Milo has been a Kiwi favourite for more than 80 years -- mixed with either hot or cold milk, and sometimes, when parents aren't looking, scooped up in spoonfuls straight from the tin.

But food giant Nestle recently altered the recipe to reflect "children's nutritional needs" and the change has outraged normally laid-back New Zealanders.

"The new Milo tastes disgusting why would you change the recipe!" Daniel Glubb said on a Facebook page calling for a Milo boycott that has attracted more than 6,000 likes.

Josh Rogan commented: "OMG! Just tasted the new Milo. I can't believe the taste difference.
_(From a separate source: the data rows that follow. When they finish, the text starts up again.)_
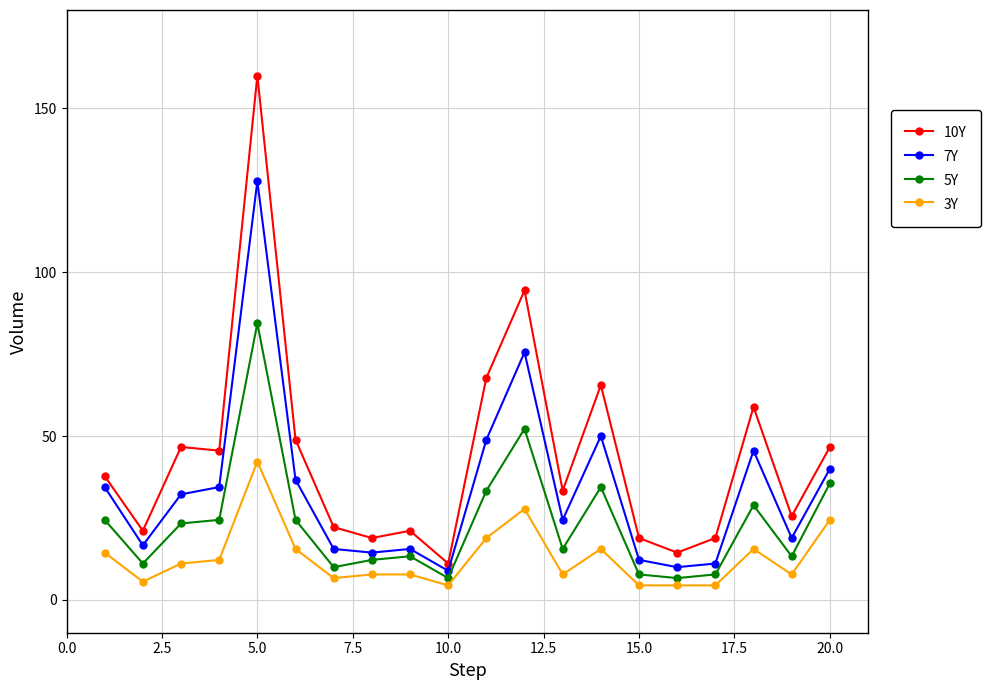

Which series has the largest range (max minus min)?

10Y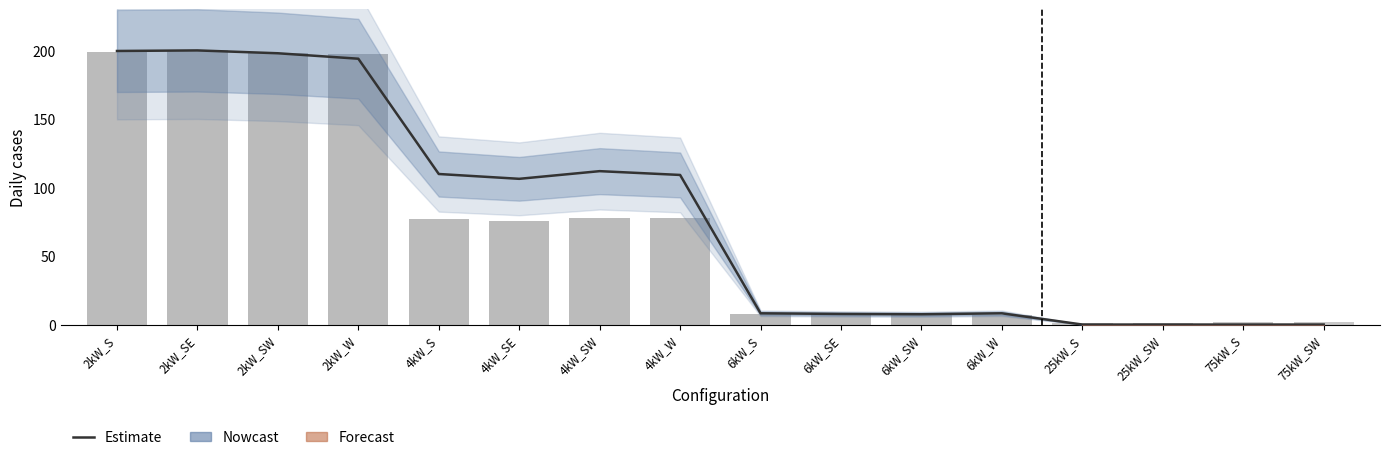

What is the value of the Estimate bar at the 6th from the left?

106.3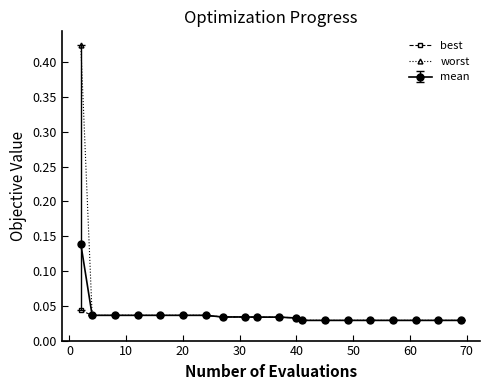

Count the number of categories in the chart.

20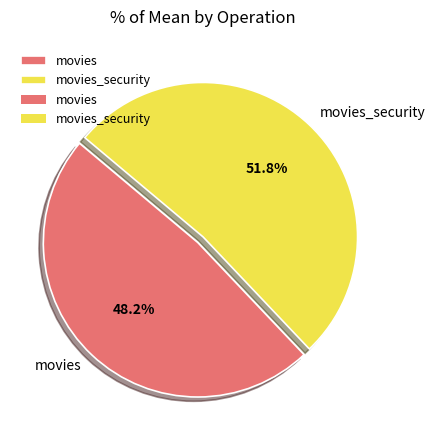

How many segments does this pie chart have?

2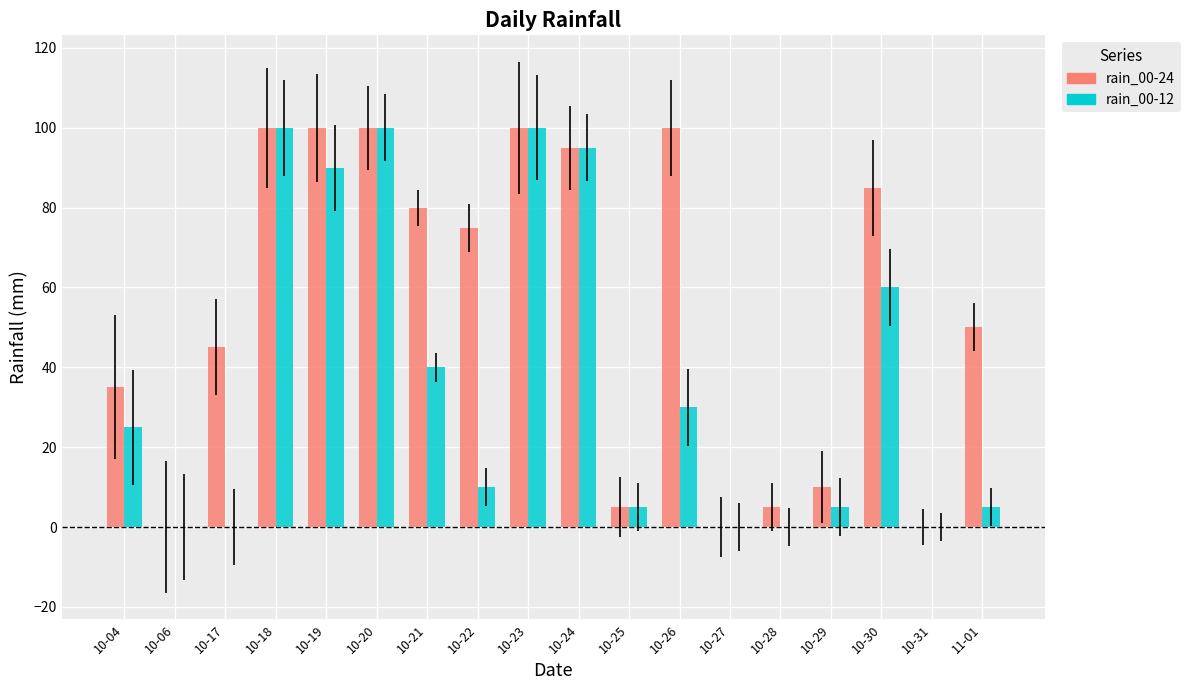

Which series has the largest total across all categories?

rain_00-24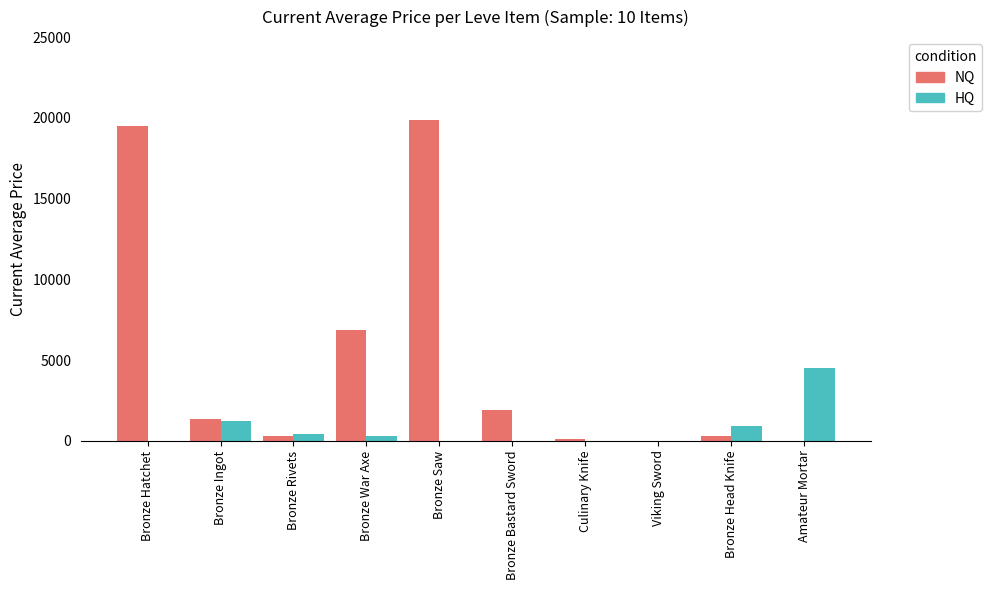

The HQ series shows -1424.9 at Bronze Bastard Sword. True or false?

False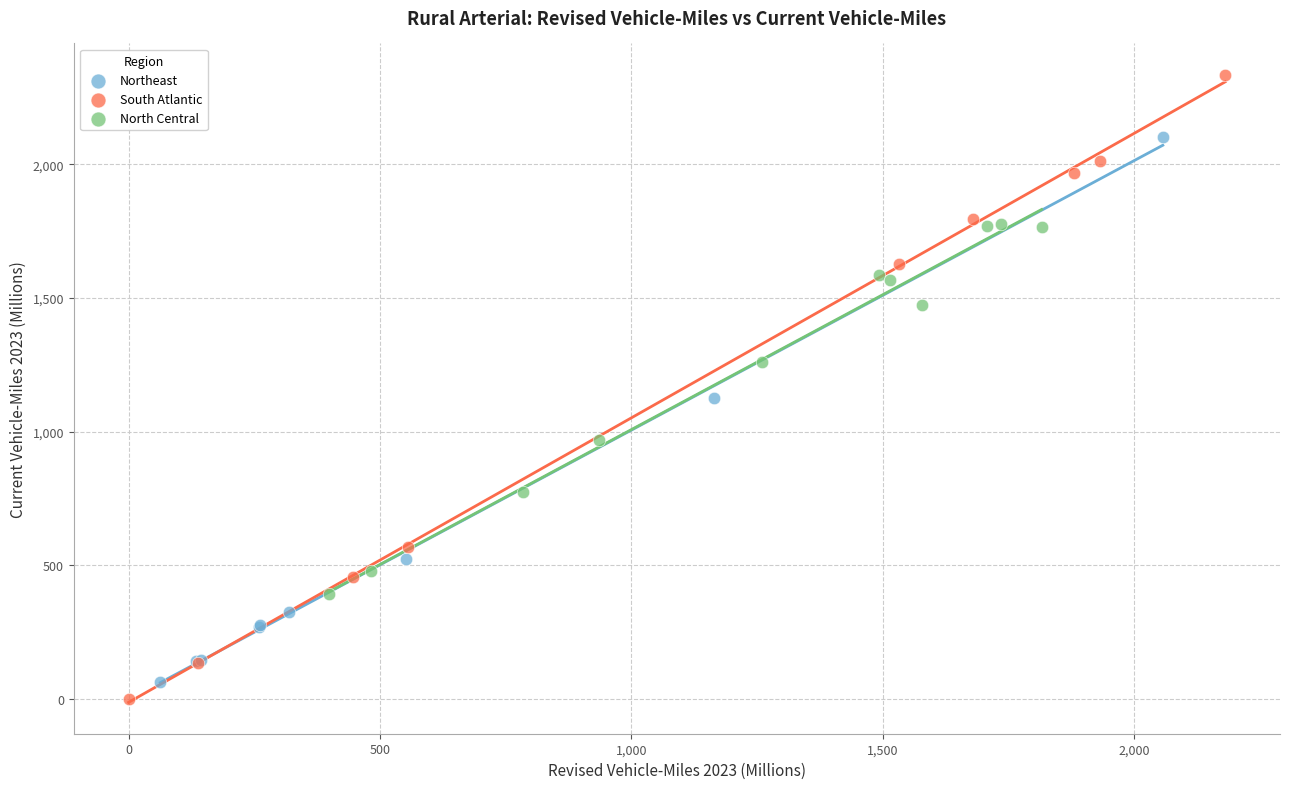

Which series has the widest spread of Y values?

South Atlantic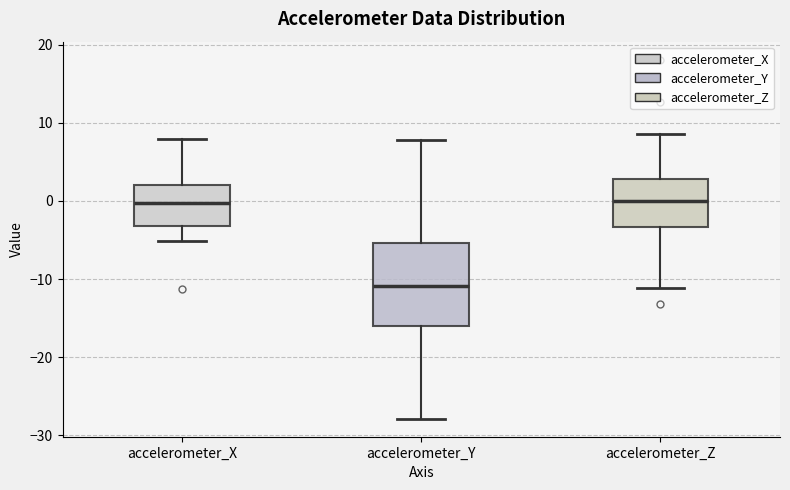

Reading left to right, transcribe this box plot: for each box, give where its median line is, the range the box spans, and where its two whiskers end, as read against the y-axis. The values are not printed on the chart, so give them approximately, as read against the axis.

accelerometer_X: median 0, box -3 to 2, whiskers -5 to 8
accelerometer_Y: median -11, box -16 to -5, whiskers -28 to 8
accelerometer_Z: median 0, box -3 to 3, whiskers -11 to 9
It is not nice & is not a 'slight change', I am gutted this has happened."

Nestle insists the essential ingredients remain the same -- malted barley, milk powder, sugar and cocoa -- but the new version has added vitamin D and switched to sustainable palm oil, while vanilla flavouring has been removed.

But Lizzie Buckthought objected to the inclusion of any palm oil at all, saying it had no nutritional value and affected the taste of products it was used in.

"Why palm oil??? It's made other products taste like crapola. What made you think it wouldn't do the same to yours?," she wrote on Facebook.

Nestle spokeswoman Margaret Stuart said the company had been surprised by the extent of the reaction but had no plans to revert to the old recipe.

"To have such a backlash over what is a small flavour shift is surprising," she told TV3, adding that the new recipe reflected research on children's nutritional needs.